[Study material Boundary: Start]

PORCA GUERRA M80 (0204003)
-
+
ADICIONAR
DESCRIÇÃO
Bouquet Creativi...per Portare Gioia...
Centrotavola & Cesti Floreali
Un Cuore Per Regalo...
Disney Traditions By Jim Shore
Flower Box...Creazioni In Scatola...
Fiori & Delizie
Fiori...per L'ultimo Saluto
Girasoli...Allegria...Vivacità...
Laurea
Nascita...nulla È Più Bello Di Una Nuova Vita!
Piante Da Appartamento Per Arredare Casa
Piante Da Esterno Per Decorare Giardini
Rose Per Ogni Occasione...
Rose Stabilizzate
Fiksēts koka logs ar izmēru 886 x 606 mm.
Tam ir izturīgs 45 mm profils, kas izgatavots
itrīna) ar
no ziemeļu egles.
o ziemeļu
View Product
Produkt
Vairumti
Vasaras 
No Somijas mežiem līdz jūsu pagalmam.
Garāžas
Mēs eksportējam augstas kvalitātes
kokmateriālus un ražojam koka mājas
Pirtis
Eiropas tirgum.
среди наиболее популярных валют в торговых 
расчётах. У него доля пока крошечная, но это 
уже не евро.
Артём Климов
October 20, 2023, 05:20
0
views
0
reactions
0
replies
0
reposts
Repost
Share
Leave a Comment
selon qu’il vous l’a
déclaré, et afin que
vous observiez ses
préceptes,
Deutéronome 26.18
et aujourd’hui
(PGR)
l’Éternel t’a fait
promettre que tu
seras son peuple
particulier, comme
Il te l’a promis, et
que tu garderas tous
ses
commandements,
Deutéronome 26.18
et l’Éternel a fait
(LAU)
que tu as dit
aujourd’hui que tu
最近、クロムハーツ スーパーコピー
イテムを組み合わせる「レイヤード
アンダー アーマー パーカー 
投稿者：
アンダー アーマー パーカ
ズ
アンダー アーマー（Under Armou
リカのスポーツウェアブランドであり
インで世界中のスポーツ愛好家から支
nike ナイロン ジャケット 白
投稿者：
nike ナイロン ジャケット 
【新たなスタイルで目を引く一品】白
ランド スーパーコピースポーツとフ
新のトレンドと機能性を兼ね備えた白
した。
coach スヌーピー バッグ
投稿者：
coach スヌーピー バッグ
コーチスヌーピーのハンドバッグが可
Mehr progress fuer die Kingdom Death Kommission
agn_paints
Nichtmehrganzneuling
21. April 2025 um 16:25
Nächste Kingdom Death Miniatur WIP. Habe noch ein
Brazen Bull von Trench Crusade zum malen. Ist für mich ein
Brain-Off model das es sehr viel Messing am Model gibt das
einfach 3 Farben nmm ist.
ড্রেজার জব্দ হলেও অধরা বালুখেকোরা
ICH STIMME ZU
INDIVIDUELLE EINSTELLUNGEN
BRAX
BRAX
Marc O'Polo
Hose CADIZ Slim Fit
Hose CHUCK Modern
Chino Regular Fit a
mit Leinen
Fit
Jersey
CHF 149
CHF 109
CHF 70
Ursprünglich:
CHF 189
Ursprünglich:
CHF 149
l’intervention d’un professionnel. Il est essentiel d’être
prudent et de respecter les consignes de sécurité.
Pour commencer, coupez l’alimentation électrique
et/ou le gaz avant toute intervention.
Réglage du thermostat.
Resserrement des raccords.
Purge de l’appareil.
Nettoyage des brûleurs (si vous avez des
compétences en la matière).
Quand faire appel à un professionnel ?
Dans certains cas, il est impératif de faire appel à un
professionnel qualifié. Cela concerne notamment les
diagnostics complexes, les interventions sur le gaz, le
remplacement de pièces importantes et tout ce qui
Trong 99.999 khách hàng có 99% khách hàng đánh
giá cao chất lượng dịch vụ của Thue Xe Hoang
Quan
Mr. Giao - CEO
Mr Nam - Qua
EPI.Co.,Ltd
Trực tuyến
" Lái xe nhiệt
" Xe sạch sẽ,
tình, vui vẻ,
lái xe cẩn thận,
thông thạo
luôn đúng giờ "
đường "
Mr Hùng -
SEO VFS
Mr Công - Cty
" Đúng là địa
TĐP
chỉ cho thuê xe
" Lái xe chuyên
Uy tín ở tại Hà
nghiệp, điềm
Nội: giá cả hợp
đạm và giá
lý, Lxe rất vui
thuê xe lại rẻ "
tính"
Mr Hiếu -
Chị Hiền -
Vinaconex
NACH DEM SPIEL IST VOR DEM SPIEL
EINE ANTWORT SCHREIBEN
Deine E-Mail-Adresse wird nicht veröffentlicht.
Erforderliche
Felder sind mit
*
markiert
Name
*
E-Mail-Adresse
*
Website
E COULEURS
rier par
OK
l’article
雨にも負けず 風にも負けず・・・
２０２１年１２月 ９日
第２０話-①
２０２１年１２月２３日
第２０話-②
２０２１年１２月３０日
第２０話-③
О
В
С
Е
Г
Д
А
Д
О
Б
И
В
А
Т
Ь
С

[Study material Boundary: End]

- **What needs to be done**: What is needed is a word-for-word restatement of all the data.

- **Expected output**:
PORCA GUERRA M80 (0204003)
-
+
ADICIONAR
DESCRIÇÃO
Bouquet Creativi...per Portare Gioia...
Centrotavola & Cesti Floreali
Un Cuore Per Regalo...
Disney Traditions By Jim Shore
Flower Box...Creazioni In Scatola...
Fiori & Delizie
Fiori...per L'ultimo Saluto
Girasoli...Allegria...Vivacità...
Laurea
Nascita...nulla È Più Bello Di Una Nuova Vita!
Piante Da Appartamento Per Arredare Casa
Piante Da Esterno Per Decorare Giardini
Rose Per Ogni Occasione...
Rose Stabilizzate
Fiksēts koka logs ar izmēru 886 x 606 mm.
Tam ir izturīgs 45 mm profils, kas izgatavots
itrīna) ar
no ziemeļu egles.
o ziemeļu
View Product
Produkt
Vairumti
Vasaras 
No Somijas mežiem līdz jūsu pagalmam.
Garāžas
Mēs eksportējam augstas kvalitātes
kokmateriālus un ražojam koka mājas
Pirtis
Eiropas tirgum.
среди наиболее популярных валют в торговых 
расчётах. У него доля пока крошечная, но это 
уже не евро.
Артём Климов
October 20, 2023, 05:20
0
views
0
reactions
0
replies
0
reposts
Repost
Share
Leave a Comment
selon qu’il vous l’a
déclaré, et afin que
vous observiez ses
préceptes,
Deutéronome 26.18
et aujourd’hui
(PGR)
l’Éternel t’a fait
promettre que tu
seras son peuple
particulier, comme
Il te l’a promis, et
que tu garderas tous
ses
commandements,
Deutéronome 26.18
et l’Éternel a fait
(LAU)
que tu as dit
aujourd’hui que tu
最近、クロムハーツ スーパーコピー
イテムを組み合わせる「レイヤード
アンダー アーマー パーカー 
投稿者：
アンダー アーマー パーカ
ズ
アンダー アーマー（Under Armou
リカのスポーツウェアブランドであり
インで世界中のスポーツ愛好家から支
nike ナイロン ジャケット 白
投稿者：
nike ナイロン ジャケット 
【新たなスタイルで目を引く一品】白
ランド スーパーコピースポーツとフ
新のトレンドと機能性を兼ね備えた白
した。
coach スヌーピー バッグ
投稿者：
coach スヌーピー バッグ
コーチスヌーピーのハンドバッグが可
Mehr progress fuer die Kingdom Death Kommission
agn_paints
Nichtmehrganzneuling
21. April 2025 um 16:25
Nächste Kingdom Death Miniatur WIP. Habe noch ein
Brazen Bull von Trench Crusade zum malen. Ist für mich ein
Brain-Off model das es sehr viel Messing am Model gibt das
einfach 3 Farben nmm ist.
ড্রেজার জব্দ হলেও অধরা বালুখেকোরা
ICH STIMME ZU
INDIVIDUELLE EINSTELLUNGEN
BRAX
BRAX
Marc O'Polo
Hose CADIZ Slim Fit
Hose CHUCK Modern
Chino Regular Fit a
mit Leinen
Fit
Jersey
CHF 149
CHF 109
CHF 70
Ursprünglich:
CHF 189
Ursprünglich:
CHF 149
l’intervention d’un professionnel. Il est essentiel d’être
prudent et de respecter les consignes de sécurité.
Pour commencer, coupez l’alimentation électrique
et/ou le gaz avant toute intervention.
Réglage du thermostat.
Resserrement des raccords.
Purge de l’appareil.
Nettoyage des brûleurs (si vous avez des
compétences en la matière).
Quand faire appel à un professionnel ?
Dans certains cas, il est impératif de faire appel à un
professionnel qualifié. Cela concerne notamment les
diagnostics complexes, les interventions sur le gaz, le
remplacement de pièces importantes et tout ce qui
Trong 99.999 khách hàng có 99% khách hàng đánh
giá cao chất lượng dịch vụ của Thue Xe Hoang
Quan
Mr. Giao - CEO
Mr Nam - Qua
EPI.Co.,Ltd
Trực tuyến
" Lái xe nhiệt
" Xe sạch sẽ,
tình, vui vẻ,
lái xe cẩn thận,
thông thạo
luôn đúng giờ "
đường "
Mr Hùng -
SEO VFS
Mr Công - Cty
" Đúng là địa
TĐP
chỉ cho thuê xe
" Lái xe chuyên
Uy tín ở tại Hà
nghiệp, điềm
Nội: giá cả hợp
đạm và giá
lý, Lxe rất vui
thuê xe lại rẻ "
tính"
Mr Hiếu -
Chị Hiền -
Vinaconex
NACH DEM SPIEL IST VOR DEM SPIEL
EINE ANTWORT SCHREIBEN
Deine E-Mail-Adresse wird nicht veröffentlicht.
Erforderliche
Felder sind mit
*
markiert
Name
*
E-Mail-Adresse
*
Website
E COULEURS
rier par
OK
l’article
雨にも負けず 風にも負けず・・・
２０２１年１２月 ９日
第２０話-①
２０２１年１２月２３日
第２０話-②
２０２１年１２月３０日
第２０話-③
О
В
С
Е
Г
Д
А
Д
О
Б
И
В
А
Т
Ь
С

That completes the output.